Raw records:
§

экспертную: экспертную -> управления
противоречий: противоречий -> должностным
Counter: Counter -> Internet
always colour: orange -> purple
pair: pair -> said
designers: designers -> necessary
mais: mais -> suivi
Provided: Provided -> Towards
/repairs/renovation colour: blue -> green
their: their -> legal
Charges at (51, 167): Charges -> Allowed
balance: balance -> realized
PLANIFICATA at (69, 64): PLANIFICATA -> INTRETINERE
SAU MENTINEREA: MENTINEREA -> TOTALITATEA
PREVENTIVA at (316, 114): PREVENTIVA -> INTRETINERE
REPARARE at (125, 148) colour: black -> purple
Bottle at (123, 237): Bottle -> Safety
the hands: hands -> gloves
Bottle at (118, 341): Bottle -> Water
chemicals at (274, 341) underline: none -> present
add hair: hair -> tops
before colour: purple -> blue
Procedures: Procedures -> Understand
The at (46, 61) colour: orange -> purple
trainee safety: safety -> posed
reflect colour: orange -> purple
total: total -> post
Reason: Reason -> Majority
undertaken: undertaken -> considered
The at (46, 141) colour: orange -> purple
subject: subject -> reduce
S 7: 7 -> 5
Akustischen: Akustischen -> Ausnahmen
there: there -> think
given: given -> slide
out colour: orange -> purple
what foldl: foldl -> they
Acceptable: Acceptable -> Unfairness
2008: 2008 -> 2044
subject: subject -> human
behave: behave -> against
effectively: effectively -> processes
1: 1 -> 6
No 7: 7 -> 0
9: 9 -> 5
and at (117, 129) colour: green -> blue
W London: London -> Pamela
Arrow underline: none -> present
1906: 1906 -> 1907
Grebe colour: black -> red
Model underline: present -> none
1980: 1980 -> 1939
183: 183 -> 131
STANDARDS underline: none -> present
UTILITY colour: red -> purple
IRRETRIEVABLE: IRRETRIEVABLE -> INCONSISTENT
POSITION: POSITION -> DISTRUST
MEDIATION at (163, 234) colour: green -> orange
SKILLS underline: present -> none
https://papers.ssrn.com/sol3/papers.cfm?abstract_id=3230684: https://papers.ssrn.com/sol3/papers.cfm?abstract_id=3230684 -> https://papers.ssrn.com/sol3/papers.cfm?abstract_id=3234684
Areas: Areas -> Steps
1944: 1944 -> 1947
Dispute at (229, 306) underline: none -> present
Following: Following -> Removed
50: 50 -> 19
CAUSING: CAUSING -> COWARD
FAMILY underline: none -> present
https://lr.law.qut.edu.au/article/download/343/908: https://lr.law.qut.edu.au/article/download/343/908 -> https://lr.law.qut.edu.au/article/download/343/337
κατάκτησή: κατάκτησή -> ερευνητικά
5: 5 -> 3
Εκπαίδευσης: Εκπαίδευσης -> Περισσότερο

§

▸ EXERCISE BRIEF
How many lines of the records above contain the string "INTRETINERE"? Reply with the number alone.

▸ SOLUTION BELOW
2